**Problem to solve**
Copy the written text of the data below line for line, without changing a character, and include only the text in your answer.
━━━ Information shown
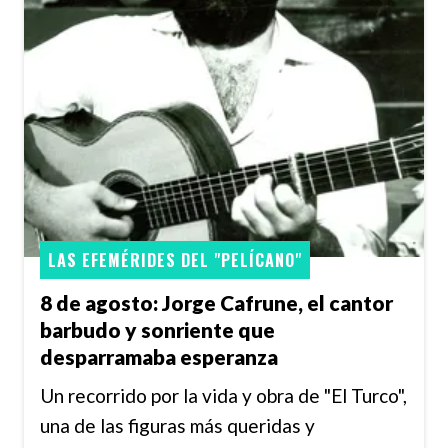
LAS EFEMÉRIDES DEL "PELÍCANO"
8 de agosto: Jorge Cafrune, el cantor
barbudo y sonriente que
desparramaba esperanza
Un recorrido por la vida y obra de "El Turco",
una de las figuras más queridas y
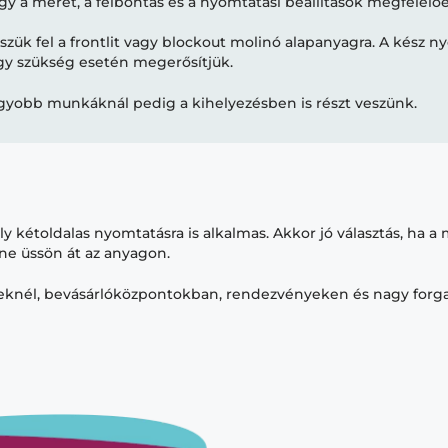
hogy a méret, a felbontás és a nyomtatási beállítások megfelelőe
szük fel a frontlit vagy blockout molinó alapanyagra. A kész n
vagy szükség esetén megerősítjük.
yobb munkáknál pedig a kihelyezésben is részt veszünk.
kétoldalas nyomtatásra is alkalmas. Akkor jó választás, ha a 
 ne üssön át az anyagon.
teknél, bevásárlóközpontokban, rendezvényeken és nagy forg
━━━━━━
**Solution for this task**
LAS EFEMÉRIDES DEL "PELÍCANO"
8 de agosto: Jorge Cafrune, el cantor
barbudo y sonriente que
desparramaba esperanza
Un recorrido por la vida y obra de "El Turco",
una de las figuras más queridas y
hogy a méret, a felbontás és a nyomtatási beállítások megfelelőe
szük fel a frontlit vagy blockout molinó alapanyagra. A kész n
vagy szükség esetén megerősítjük.
yobb munkáknál pedig a kihelyezésben is részt veszünk.
kétoldalas nyomtatásra is alkalmas. Akkor jó választás, ha a 
 ne üssön át az anyagon.
teknél, bevásárlóközpontokban, rendezvényeken és nagy forg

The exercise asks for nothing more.